Mas isso é absolutamente impossível, garante Ballalai.
“Os imunizantes são feitos com vírus inativado e nem por um milagre elas podem provocar a doença”, diz a médica.
Esse, aliás, é um mito recorrente, que aparece todos os anos durante as campanhas contra o vírus influenza, que costuma circular no período do outono e do inverno.
“O sujeito recebe a vacina e alguns dias depois apresenta sintomas de gripe. Ele então passa a acreditar que a culpa é da dose aplicada”, observa a especialista.
A explicação mais uma vez está no tempo necessário para ficar protegido: enquanto o sistema imune não finaliza a produção de anticorpos, o risco de se infectar com o influenza (ou o coronavírus, no exemplo atual) é alto.
A CoronaVac é feita a partir de vírus inativado, um modelo usado na ciência há muitas décadas.
Como o próprio nome já diz, os coronavírus presentes nas ampolas passam por um processo com substâncias químicas e mudanças de temperatura que o inativam e acabam com qualquer possibilidade de ele invadir as células e começar a se replicar dentro do nosso corpo.

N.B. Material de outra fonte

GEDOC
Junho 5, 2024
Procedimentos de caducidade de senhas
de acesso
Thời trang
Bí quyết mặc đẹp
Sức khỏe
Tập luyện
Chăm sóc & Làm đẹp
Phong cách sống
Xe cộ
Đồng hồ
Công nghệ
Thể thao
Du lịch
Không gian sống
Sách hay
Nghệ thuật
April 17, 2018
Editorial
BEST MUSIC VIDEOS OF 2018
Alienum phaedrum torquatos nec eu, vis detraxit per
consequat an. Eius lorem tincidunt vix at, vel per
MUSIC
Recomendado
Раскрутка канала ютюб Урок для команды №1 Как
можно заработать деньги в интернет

Já a CoviShield aposta na tecnologia do vetor viral não-replicante. Em resumo, os cientistas pegaram um adenovírus (um outro tipo de vírus, que também não se replica e não faz nenhum mal à nossa saúde) e colocaram dentro dele informações genéticas do coronavírus responsável pela pandemia atual para suscitar uma resposta imune.
© Getty Images A CoronaVac é baseada na tecnologia do vírus inativado. Não existe a possibilidade de ela causar a covid-19
Cuidados e recomendações
É importante lembrar que os efeitos colaterais das vacinas são raros — mas eles podem, sim, acontecer.

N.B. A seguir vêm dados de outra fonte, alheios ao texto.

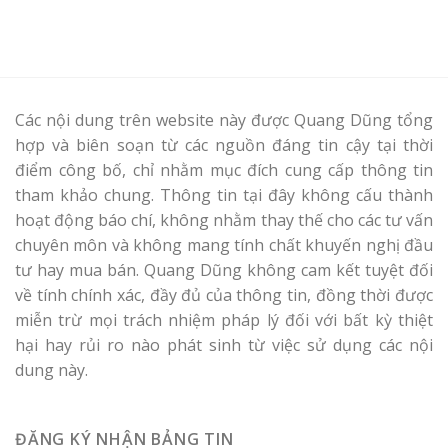
Các nội dung trên website này được Quang Dũng tổng
hợp và biên soạn từ các nguồn đáng tin cậy tại thời
điểm công bố, chỉ nhằm mục đích cung cấp thông tin
tham khảo chung. Thông tin tại đây không cấu thành
hoạt động báo chí, không nhằm thay thế cho các tư vấn
chuyên môn và không mang tính chất khuyến nghị đầu
tư hay mua bán. Quang Dũng không cam kết tuyệt đối
về tính chính xác, đầy đủ của thông tin, đồng thời được
miễn trừ mọi trách nhiệm pháp lý đối với bất kỳ thiệt
hại hay rủi ro nào phát sinh từ việc sử dụng các nội
dung này.
ĐĂNG KÝ NHẬN BẢNG TIN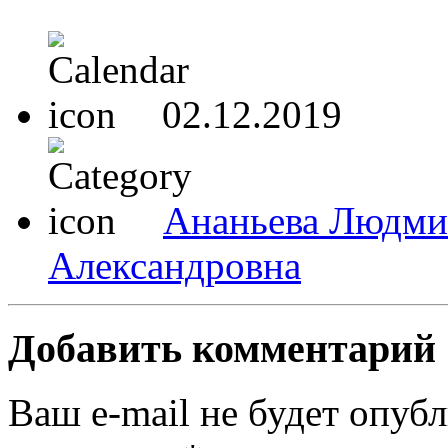
02.12.2019
Ананьева Людми
Александровна
Добавить комментарий
Ваш e-mail не будет опубл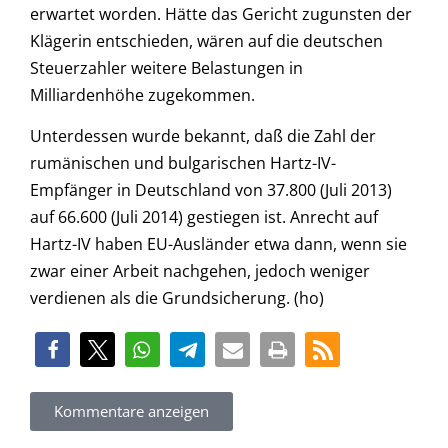
erwartet worden. Hätte das Gericht zugunsten der
Klägerin entschieden, wären auf die deutschen
Steuerzahler weitere Belastungen in
Milliardenhöhe zugekommen.
Unterdessen wurde bekannt, daß die Zahl der
rumänischen und bulgarischen Hartz-IV-
Empfänger in Deutschland von 37.800 (Juli 2013)
auf 66.600 (Juli 2014) gestiegen ist. Anrecht auf
Hartz-IV haben EU-Ausländer etwa dann, wenn sie
zwar einer Arbeit nachgehen, jedoch weniger
verdienen als die Grundsicherung. (ho)
Kommentare anzeigen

“O indivíduo pode ter febre, mal-estar, um pouco de dor…”, exemplifica Ballalai.
Se os incômodos não forem embora após alguns dias ou fiquem ainda mais intensos, é importante buscar uma orientação médica.

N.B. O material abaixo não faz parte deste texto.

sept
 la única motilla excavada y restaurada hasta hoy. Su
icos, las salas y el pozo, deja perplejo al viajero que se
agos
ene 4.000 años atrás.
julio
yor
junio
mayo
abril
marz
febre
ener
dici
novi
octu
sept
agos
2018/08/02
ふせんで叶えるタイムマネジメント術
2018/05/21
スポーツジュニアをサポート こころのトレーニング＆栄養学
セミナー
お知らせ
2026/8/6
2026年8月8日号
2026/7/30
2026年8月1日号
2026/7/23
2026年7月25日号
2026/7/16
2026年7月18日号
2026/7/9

Isso porque esses sintomas podem até ser causados pelos imunizantes, mas eles também são característicos da própria covid-19.
“Nunca ignore ou desvalorize sinais persistentes, pensando que eles são apenas uma reação à vacina. Se for o caso, procure um especialista para uma avaliação individualizada”, orienta a médica.
Até 25 de fevereiro, o Brasil vacinou cerca de 6,3 milhões de pessoas, o que corresponde a 3,6% da população.
O país com a imunização mais adiantada no mundo é Israel, que já protegeu 91% de seus habitantes.
Com 227,6 milhões de doses das vacinas contra a covid-19 administradas no mundo todo, por ora não há notícias sobre efeitos colaterais preocupantes que justifiquem uma paralisação nas campanhas.